#### ACTIVITY:
Among the lines below, a stretch begins at the one with "right hip: (429, 492)" and ends at the one with "right hip: (97, 232)". Repeat that stretch exactly, ends included.

#### RAW DATA:
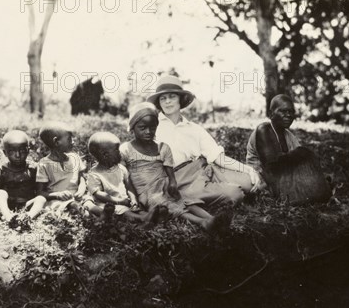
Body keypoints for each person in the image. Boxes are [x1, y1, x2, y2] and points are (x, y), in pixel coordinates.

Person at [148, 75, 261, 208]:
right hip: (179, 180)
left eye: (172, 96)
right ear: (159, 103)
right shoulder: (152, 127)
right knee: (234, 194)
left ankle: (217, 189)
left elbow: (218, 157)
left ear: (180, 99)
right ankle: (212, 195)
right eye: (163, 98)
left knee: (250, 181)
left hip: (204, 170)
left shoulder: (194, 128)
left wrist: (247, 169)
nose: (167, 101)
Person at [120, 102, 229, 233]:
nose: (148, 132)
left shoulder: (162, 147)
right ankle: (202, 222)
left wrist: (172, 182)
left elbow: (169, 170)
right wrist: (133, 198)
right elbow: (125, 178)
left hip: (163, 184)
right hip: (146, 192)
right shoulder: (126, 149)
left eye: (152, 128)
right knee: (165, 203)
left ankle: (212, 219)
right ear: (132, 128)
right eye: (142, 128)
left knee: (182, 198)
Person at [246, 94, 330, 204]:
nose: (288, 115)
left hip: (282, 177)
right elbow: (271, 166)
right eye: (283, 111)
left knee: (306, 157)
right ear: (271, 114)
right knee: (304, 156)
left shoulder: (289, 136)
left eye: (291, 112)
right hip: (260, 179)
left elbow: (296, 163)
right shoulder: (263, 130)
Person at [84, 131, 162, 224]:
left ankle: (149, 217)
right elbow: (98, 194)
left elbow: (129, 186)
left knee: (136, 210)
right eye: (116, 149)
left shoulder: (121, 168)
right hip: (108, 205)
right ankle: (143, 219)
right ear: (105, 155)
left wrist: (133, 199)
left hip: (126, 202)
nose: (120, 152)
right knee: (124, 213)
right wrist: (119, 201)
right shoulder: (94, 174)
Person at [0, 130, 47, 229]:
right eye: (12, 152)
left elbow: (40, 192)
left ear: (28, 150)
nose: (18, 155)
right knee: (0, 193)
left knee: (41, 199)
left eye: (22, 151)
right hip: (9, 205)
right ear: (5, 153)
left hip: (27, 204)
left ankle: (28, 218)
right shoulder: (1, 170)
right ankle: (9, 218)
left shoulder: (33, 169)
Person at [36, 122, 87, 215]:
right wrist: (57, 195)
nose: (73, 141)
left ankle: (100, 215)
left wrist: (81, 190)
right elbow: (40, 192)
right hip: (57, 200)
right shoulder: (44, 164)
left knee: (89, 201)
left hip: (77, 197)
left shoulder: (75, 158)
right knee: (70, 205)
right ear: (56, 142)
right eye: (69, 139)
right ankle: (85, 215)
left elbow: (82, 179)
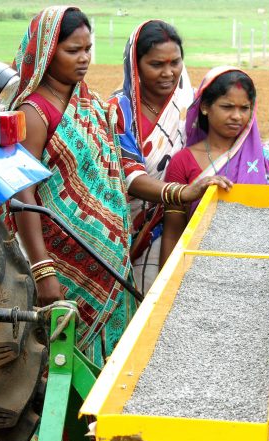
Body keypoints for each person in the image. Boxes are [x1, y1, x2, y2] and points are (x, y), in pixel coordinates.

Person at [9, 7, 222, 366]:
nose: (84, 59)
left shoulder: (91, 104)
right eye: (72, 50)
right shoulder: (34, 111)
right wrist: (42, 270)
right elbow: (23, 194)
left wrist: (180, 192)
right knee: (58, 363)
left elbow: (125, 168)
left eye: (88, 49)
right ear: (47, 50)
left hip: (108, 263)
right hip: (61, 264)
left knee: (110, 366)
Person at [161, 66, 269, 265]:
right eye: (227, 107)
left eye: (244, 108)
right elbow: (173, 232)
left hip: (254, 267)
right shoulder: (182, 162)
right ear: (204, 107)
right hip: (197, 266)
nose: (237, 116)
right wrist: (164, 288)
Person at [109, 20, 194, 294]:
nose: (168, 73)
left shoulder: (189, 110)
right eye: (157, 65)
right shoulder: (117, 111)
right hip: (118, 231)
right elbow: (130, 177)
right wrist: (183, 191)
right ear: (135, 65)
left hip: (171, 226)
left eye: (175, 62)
* * *
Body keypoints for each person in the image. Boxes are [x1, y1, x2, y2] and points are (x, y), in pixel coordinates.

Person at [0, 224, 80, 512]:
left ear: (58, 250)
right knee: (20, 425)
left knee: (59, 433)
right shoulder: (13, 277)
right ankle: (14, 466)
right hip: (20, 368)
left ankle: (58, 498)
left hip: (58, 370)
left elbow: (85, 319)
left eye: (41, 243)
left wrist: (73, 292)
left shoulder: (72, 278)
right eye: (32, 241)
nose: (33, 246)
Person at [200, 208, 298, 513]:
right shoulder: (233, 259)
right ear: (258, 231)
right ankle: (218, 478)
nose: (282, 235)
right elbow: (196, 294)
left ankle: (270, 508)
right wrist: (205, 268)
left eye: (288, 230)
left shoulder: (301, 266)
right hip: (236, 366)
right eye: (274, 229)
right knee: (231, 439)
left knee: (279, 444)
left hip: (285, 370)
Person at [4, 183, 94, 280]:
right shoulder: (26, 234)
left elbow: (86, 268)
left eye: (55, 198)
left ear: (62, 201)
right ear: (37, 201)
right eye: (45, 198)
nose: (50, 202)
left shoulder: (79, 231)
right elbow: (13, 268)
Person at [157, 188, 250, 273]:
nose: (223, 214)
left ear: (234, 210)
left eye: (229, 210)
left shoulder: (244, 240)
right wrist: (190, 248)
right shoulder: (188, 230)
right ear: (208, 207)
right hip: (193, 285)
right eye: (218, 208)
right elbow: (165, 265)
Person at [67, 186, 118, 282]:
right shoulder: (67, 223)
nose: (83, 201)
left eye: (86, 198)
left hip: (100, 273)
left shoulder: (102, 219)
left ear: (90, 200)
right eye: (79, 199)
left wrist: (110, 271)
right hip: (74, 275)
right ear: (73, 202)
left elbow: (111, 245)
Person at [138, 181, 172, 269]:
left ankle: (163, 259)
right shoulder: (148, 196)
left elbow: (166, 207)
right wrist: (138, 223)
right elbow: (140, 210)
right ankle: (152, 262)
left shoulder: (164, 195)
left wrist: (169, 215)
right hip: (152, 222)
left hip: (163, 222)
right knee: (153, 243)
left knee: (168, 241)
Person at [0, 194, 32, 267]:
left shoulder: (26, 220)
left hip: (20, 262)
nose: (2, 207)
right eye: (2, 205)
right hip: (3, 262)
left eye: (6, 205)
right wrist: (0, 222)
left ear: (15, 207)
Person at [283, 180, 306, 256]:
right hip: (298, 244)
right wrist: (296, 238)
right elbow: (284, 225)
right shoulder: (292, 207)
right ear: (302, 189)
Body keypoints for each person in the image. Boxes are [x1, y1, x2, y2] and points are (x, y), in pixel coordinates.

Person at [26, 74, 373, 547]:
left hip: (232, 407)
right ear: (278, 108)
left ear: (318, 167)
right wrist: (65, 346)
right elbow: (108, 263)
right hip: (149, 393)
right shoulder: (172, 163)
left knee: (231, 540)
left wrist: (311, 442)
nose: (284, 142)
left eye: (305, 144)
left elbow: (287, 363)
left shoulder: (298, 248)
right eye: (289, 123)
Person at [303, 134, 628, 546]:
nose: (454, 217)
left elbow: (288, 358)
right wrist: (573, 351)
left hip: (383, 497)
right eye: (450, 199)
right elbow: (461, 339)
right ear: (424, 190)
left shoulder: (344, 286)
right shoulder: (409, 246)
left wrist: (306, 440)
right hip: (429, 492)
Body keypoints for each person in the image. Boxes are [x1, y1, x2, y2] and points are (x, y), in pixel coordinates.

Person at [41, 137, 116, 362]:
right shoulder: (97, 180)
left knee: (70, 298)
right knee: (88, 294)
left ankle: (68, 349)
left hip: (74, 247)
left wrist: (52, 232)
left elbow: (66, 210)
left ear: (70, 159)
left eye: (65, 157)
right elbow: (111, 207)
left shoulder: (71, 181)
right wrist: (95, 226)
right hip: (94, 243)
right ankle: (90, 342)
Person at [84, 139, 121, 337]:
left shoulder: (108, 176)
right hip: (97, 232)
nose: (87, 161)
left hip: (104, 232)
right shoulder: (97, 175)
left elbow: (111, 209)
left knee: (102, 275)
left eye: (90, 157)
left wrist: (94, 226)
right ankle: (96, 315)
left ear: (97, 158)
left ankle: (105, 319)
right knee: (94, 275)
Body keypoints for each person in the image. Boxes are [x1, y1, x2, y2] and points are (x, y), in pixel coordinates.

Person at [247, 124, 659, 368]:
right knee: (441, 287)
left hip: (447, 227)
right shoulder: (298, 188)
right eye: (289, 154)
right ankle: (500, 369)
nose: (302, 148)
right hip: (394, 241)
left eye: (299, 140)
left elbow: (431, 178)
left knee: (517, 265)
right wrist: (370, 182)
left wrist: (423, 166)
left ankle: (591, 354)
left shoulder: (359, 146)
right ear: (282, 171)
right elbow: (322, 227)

#### EXERCISE RESULT:
right hip: (429, 492)
Body keypoints for each person in the image. Boxes are [x1, y1, x2, y2] and points are (x, y), in pixel coordinates.

Person at [41, 137, 116, 362]:
right shoulder: (97, 180)
left knee: (70, 298)
right knee: (88, 294)
left ankle: (68, 349)
left hip: (74, 247)
left wrist: (52, 232)
left elbow: (66, 210)
left ear: (70, 159)
left eye: (65, 157)
right elbow: (111, 207)
left shoulder: (71, 181)
right wrist: (95, 226)
right hip: (94, 243)
right ankle: (90, 342)
Person at [84, 139, 121, 337]:
left shoulder: (108, 176)
right hip: (97, 232)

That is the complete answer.